What if we treasured our forts rather than selling them off?
South Australia is lagging sadly behind our interstate cousins when it comes to protecting our heritage forts. While forts in Victoria, New South Wales and Queensland have been kept in public hands and carefully preserved, our Government thinks it can just sell ours off as surplus land. Talk about lost opportunities!
Fort Denison in Sydney has been restored by the National Parks and Wildlife Service over more than twenty years. In 2001 their work earned a National Trust Heritage Award. It is a popular tourist attraction and events venue.

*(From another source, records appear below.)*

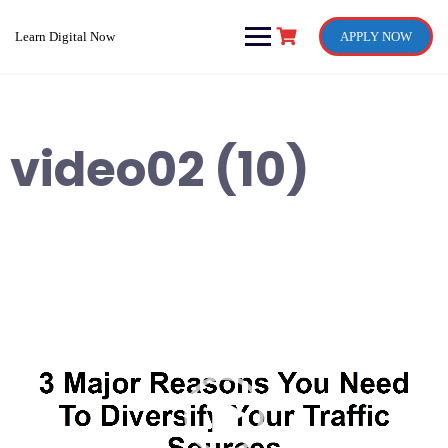
Skip
to
Learn Digital Now
APPLY NOW
content
video02 (10)
Video
Player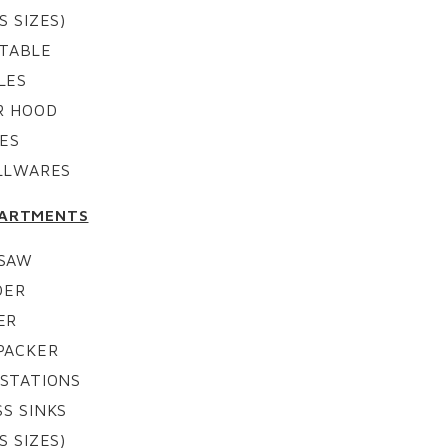
S SIZES)
 TABLE
LES
R HOOD
ES
ALLWARES
PARTMENTS
 SAW
DER
ER
PACKER
STATIONS
S SINKS
S SIZES)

Fort Nepean and Fort Queenscliff in Victoria guarded the entrance to Port Phiilip Bay. Like Fort Largs, Fort Nepean was planned by Sir William Jervois and constructed around the same time. It is alleged that the first shot of World War I was fired from Fort Nepean. It became part of the Point Nepean National Park in 1988 and has been carefully restored since. They are missing some guns however, and have already put their hands up to take what remains of Fort Largs as they at least appreciate what exists here.
Fort Scratchley in Newcastle is operated by the City of Newcastle and offers daily tours of the site and tunnels. In Brisbane, Fort Lytton was restored by an enormous volunteer effort over a number of years and is managed by the Queensland Parks and Wildlife Service.
South Australia’s other fort, Fort Glanville, is in the hands of the Department of Environment, Water and Natural Resources. Fort Glanville has had limited interest and investment from the State Government and relies on a dedicated band of volunteers to stay open for the public.
With some imagination and a little investment South Australia could be home to two of Australia’s best preserved and widely used historic forts. If only!